What the exercise asks: Your job is to write out each record exactly, leaving none out.

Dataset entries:
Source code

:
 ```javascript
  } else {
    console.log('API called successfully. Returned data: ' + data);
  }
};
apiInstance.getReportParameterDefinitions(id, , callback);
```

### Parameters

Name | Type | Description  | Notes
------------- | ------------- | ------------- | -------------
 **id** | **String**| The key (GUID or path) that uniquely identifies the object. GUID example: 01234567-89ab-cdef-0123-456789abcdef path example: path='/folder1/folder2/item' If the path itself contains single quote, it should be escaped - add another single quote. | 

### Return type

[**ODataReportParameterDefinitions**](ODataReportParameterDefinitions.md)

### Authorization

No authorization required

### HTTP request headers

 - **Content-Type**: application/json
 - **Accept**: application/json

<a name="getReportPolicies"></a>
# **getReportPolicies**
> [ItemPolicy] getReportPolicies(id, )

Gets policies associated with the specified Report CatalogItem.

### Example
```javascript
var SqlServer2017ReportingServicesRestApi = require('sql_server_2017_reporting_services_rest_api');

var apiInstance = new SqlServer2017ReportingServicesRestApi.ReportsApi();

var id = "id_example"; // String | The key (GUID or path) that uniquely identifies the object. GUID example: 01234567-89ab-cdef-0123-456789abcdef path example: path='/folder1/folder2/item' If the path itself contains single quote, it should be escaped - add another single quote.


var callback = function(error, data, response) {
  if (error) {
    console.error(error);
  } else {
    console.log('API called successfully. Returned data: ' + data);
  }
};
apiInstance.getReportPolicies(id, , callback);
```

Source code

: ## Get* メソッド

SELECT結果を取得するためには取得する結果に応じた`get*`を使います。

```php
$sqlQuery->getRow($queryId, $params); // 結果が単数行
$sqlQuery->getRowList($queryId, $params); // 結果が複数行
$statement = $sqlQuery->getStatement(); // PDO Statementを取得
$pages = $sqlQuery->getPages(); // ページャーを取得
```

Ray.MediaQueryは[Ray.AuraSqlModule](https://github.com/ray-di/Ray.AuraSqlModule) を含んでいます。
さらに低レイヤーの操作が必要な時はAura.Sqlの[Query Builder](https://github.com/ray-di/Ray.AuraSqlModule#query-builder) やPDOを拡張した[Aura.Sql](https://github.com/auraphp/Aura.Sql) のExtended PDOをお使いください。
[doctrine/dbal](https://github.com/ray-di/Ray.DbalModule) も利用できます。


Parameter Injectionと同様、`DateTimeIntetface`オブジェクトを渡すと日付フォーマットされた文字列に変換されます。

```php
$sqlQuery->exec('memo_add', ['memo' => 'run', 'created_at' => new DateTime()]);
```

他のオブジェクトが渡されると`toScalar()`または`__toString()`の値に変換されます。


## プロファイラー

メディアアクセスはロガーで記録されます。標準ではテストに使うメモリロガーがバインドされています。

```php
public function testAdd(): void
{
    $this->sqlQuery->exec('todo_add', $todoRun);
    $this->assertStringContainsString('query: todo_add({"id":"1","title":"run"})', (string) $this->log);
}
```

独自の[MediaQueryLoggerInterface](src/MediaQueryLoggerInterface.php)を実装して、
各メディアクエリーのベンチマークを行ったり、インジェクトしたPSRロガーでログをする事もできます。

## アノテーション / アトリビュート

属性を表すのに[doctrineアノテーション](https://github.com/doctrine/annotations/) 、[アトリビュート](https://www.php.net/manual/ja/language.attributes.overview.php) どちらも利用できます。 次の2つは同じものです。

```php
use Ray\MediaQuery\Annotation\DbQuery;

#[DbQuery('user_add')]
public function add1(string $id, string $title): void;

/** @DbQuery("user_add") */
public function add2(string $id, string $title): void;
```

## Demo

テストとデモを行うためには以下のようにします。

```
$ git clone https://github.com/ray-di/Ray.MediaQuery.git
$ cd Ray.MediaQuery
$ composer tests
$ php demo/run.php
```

Solution:
Source code

:
 ```javascript
  } else {
    console.log('API called successfully. Returned data: ' + data);
  }
};
apiInstance.getReportParameterDefinitions(id, , callback);
```

### Parameters

Name | Type | Description  | Notes
------------- | ------------- | ------------- | -------------
 **id** | **String**| The key (GUID or path) that uniquely identifies the object. GUID example: 01234567-89ab-cdef-0123-456789abcdef path example: path='/folder1/folder2/item' If the path itself contains single quote, it should be escaped - add another single quote. | 

### Return type

[**ODataReportParameterDefinitions**](ODataReportParameterDefinitions.md)

### Authorization

No authorization required

### HTTP request headers

 - **Content-Type**: application/json
 - **Accept**: application/json

<a name="getReportPolicies"></a>
# **getReportPolicies**
> [ItemPolicy] getReportPolicies(id, )

Gets policies associated with the specified Report CatalogItem.

### Example
```javascript
var SqlServer2017ReportingServicesRestApi = require('sql_server_2017_reporting_services_rest_api');

var apiInstance = new SqlServer2017ReportingServicesRestApi.ReportsApi();

var id = "id_example"; // String | The key (GUID or path) that uniquely identifies the object. GUID example: 01234567-89ab-cdef-0123-456789abcdef path example: path='/folder1/folder2/item' If the path itself contains single quote, it should be escaped - add another single quote.


var callback = function(error, data, response) {
  if (error) {
    console.error(error);
  } else {
    console.log('API called successfully. Returned data: ' + data);
  }
};
apiInstance.getReportPolicies(id, , callback);
```

Source code

: ## Get* メソッド

SELECT結果を取得するためには取得する結果に応じた`get*`を使います。

```php
$sqlQuery->getRow($queryId, $params); // 結果が単数行
$sqlQuery->getRowList($queryId, $params); // 結果が複数行
$statement = $sqlQuery->getStatement(); // PDO Statementを取得
$pages = $sqlQuery->getPages(); // ページャーを取得
```

Ray.MediaQueryは[Ray.AuraSqlModule](https://github.com/ray-di/Ray.AuraSqlModule) を含んでいます。
さらに低レイヤーの操作が必要な時はAura.Sqlの[Query Builder](https://github.com/ray-di/Ray.AuraSqlModule#query-builder) やPDOを拡張した[Aura.Sql](https://github.com/auraphp/Aura.Sql) のExtended PDOをお使いください。
[doctrine/dbal](https://github.com/ray-di/Ray.DbalModule) も利用できます。


Parameter Injectionと同様、`DateTimeIntetface`オブジェクトを渡すと日付フォーマットされた文字列に変換されます。

```php
$sqlQuery->exec('memo_add', ['memo' => 'run', 'created_at' => new DateTime()]);
```

他のオブジェクトが渡されると`toScalar()`または`__toString()`の値に変換されます。


## プロファイラー

メディアアクセスはロガーで記録されます。標準ではテストに使うメモリロガーがバインドされています。

```php
public function testAdd(): void
{
    $this->sqlQuery->exec('todo_add', $todoRun);
    $this->assertStringContainsString('query: todo_add({"id":"1","title":"run"})', (string) $this->log);
}
```

独自の[MediaQueryLoggerInterface](src/MediaQueryLoggerInterface.php)を実装して、
各メディアクエリーのベンチマークを行ったり、インジェクトしたPSRロガーでログをする事もできます。

## アノテーション / アトリビュート

属性を表すのに[doctrineアノテーション](https://github.com/doctrine/annotations/) 、[アトリビュート](https://www.php.net/manual/ja/language.attributes.overview.php) どちらも利用できます。 次の2つは同じものです。

```php
use Ray\MediaQuery\Annotation\DbQuery;

#[DbQuery('user_add')]
public function add1(string $id, string $title): void;

/** @DbQuery("user_add") */
public function add2(string $id, string $title): void;
```

## Demo

テストとデモを行うためには以下のようにします。

```
$ git clone https://github.com/ray-di/Ray.MediaQuery.git
$ cd Ray.MediaQuery
$ composer tests
$ php demo/run.php
```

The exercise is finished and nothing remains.